Zaczynamy od mniejszego Greifswaldu. W 1456 roku to właśnie tu z inicjatywy Księcia Warcisława IX powołano Universitas Gryphiswaldensis (vel Academia Gryphica). Uchodzi za jeden z najstarszych w Europie uniwersytetów, a z pewnością pierwszy nad Bałtykiem. To była kuźnia talentów i intelektualistów dawnego księstwa, a później Prowincji Pomeranii. Współczesna uczelnia ma dobrą renomę, w światowym rankingu Times Higher Education znajduje się w segmencie 401+, dla porównania Uniwersytet Szczeciński w tym samym rankingu uplasował się w grupie 1501+. Duża uczelnia i około 12 tysięcy studentów gwarantuje, że niespełna 60 tysięczny Greifswald nie jest sennym miasteczkiem, szczególnie pod względem oferty kulturalnej. Oczywiście latem akademickiego życia nie sposób uświadczyć, ale uroku i atmosfery miasta owszem.

Serce Greifswaldu bije na przestronnym rynku z niezwykle cennymi gotyckimi kamienicami oraz datowanym na XIII wiek, dziś neobarokowym, ratuszem. Z rynku świetnie widać wysokie wieże kościołów, a te mają dla mieszkańców szczególne znaczenie, nadali im nawet przydomki. Największa i najwyższa Katedra św. Mikołaja to Długi Mikuś (Lange Nikolaus), niewielki św. Jakub to Mały Kuba (Kleinen Jakob), a stojący na północno-wschodnim krańcu starówki Kościół Mariacki to Gruba Maria (Dicke Marie). Koniecznie trzeba wspiąć się na wieżę Długiego Mikołaja (60 metrów, 262 schody) skąd widać starówkę, zatokę Greifswaldzką oraz Rugię. Koniecznie trzeba zajrzeć do Grubej Maryśki by zobaczyć osobliwe malowidło przedstawiające blisko sześciometrowego wieloryba. Obraz powstał „niezwłocznie i na pamiątkę” niecodziennej wizyty morskiego olbrzyma, który utknął w 1545 roku na mieliźnie u wybrzeża Wiecku (dziś dzielnica miasta).

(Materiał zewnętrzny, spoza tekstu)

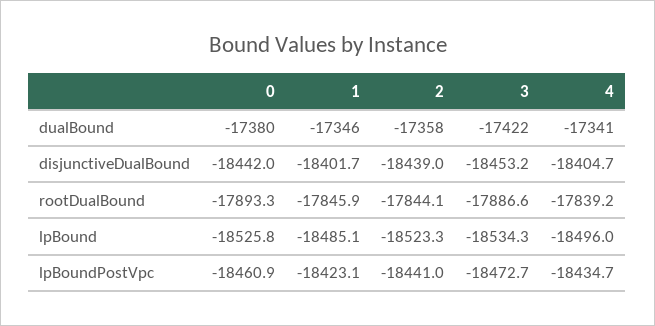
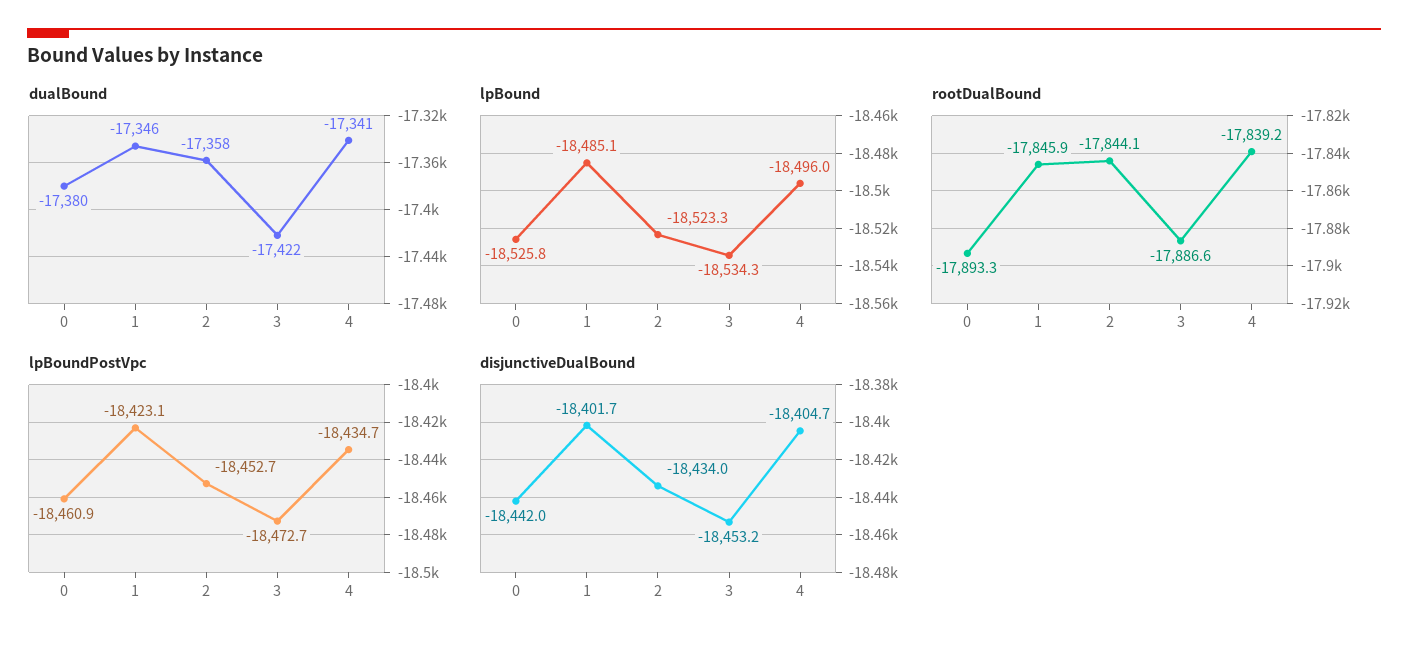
  {
    "dualBound": {
      "0": -17380,
      "1": -17346,
      "2": -17358,
      "3": -17422,
      "4": -17341
    },
    "disjunctiveDualBound": {
      "0": -18442,
      "1": -18401.7,
-     "2": -18439,
+     "2": -18434,
      "3": -18453.2,
      "4": -18404.7
    },
    "rootDualBound": {
      "0": -17893.3,
      "1": -17845.9,
      "2": -17844.1,
      "3": -17886.6,
      "4": -17839.2
    },
    "lpBound": {
      "0": -18525.8,
      "1": -18485.1,
      "2": -18523.3,
      "3": -18534.3,
      "4": -18496
    },
    "lpBoundPostVpc": {
      "0": -18460.9,
      "1": -18423.1,
-     "2": -18441,
+     "2": -18452.7,
      "3": -18472.7,
      "4": -18434.7
    }
  }

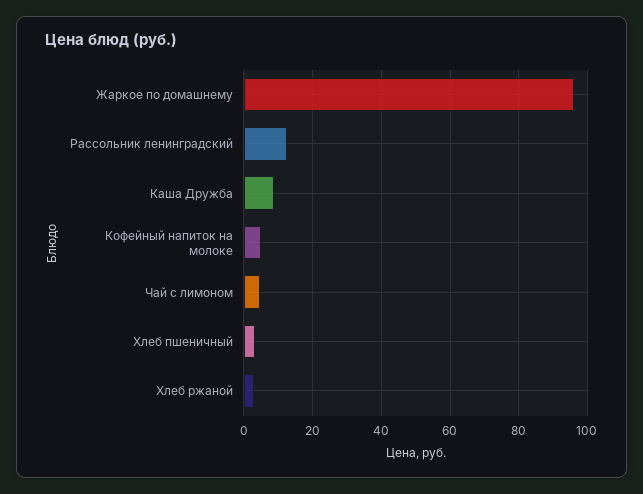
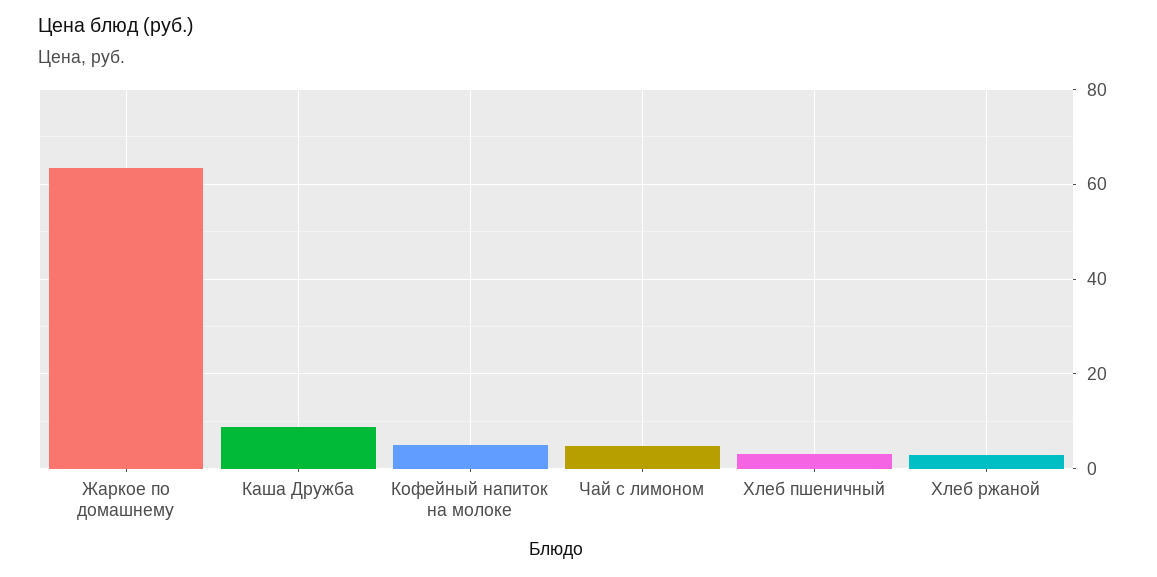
  {
-   "Жаркое по домашнему": 96,
+   "Жаркое по домашнему": 64,
-   "Рассольник ленинградский": 12,
    "Каша Дружба": 8,
    "Кофейный напиток на молоке": 4,
    "Чай с лимоном": 4,
    "Хлеб пшеничный": 4,
    "Хлеб ржаной": 2
  }

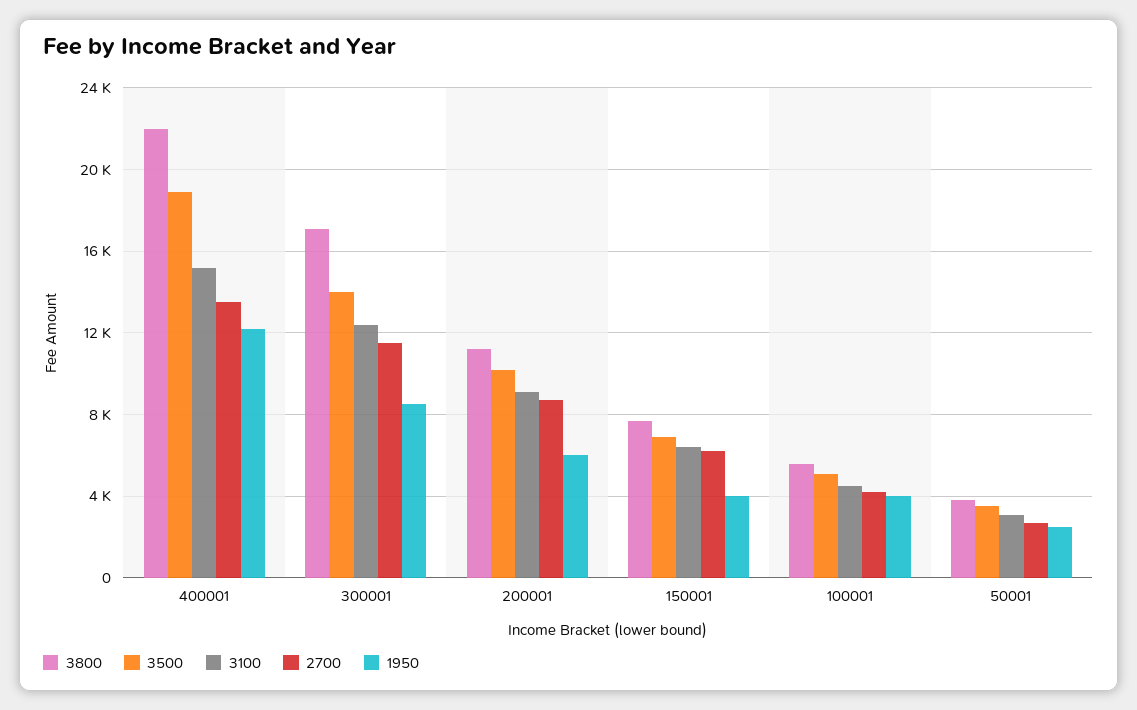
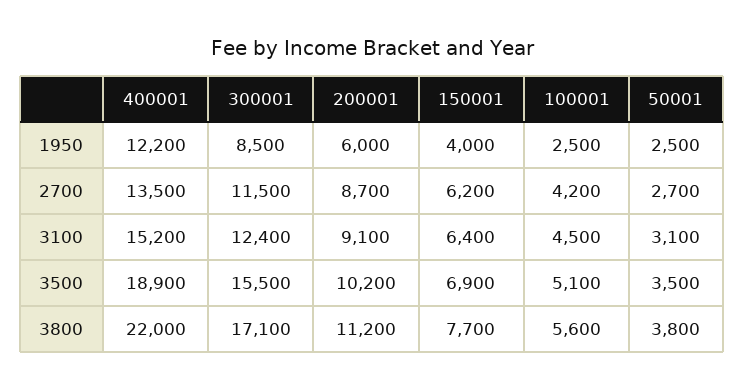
  {
    "3800": {
      "400001": 22000,
      "300001": 17100,
      "200001": 11200,
      "150001": 7700,
      "100001": 5600,
      "50001": 3800
    },
    "3500": {
      "400001": 18900,
-     "300001": 14000,
+     "300001": 15500,
      "200001": 10200,
      "150001": 6900,
      "100001": 5100,
      "50001": 3500
    },
    "3100": {
      "400001": 15200,
      "300001": 12400,
      "200001": 9100,
      "150001": 6400,
      "100001": 4500,
      "50001": 3100
    },
    "2700": {
      "400001": 13500,
      "300001": 11500,
      "200001": 8700,
      "150001": 6200,
      "100001": 4200,
      "50001": 2700
    },
    "1950": {
      "400001": 12200,
      "300001": 8500,
      "200001": 6000,
      "150001": 4000,
-     "100001": 4000,
+     "100001": 2500,
      "50001": 2500
    }
  }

Malunek w kościele miał być wotum przestraszonych tym faktem mieszkańców w intencji błagalnej i dziękczynnej. Warto zboczyć z rynku i głównego traktu jaki wyznacza handlowa ulica Długa (Langestraße). Przy każdej z wąskich uliczek znajdziemy zabytkowe domy mieszkalne, a także bogato zdobione gmachy publiczne, ze szczególnym uwzględnieniem Rektoratu i pomnikiem jego założyciela Roberta Heinricha Rubenowa na okazałym placu. Warto zobaczyć eklektyczny Jahn-Gymnasium Haus, budynki Kampusu (z okazałym planetarium), albo rozrzeźbioną fasadę książnicy – Stadtbibliothek Hans Fallada. Na wielu domach można wypatrzyć tabliczki z nazwiskami profesorów uniwersyteckich, co tworzy intrygującą akademicką kronikę miasta.

Warto zajść do portu, gdzie przy nabrzeżach cumują dziesiątki zabytkowych old timerów. W ciepłych miesiącach w porcie działa kilka fajnych knajp, można tu także skosztować słynnej bułki ze śledziem. W północnej części dzielnicy portowej przy marinie jachtową zbudowano bajecznie kolorowe domy, żywcem wyjęte ze skandynawskich miasteczek. To obowiązkowy foto spot.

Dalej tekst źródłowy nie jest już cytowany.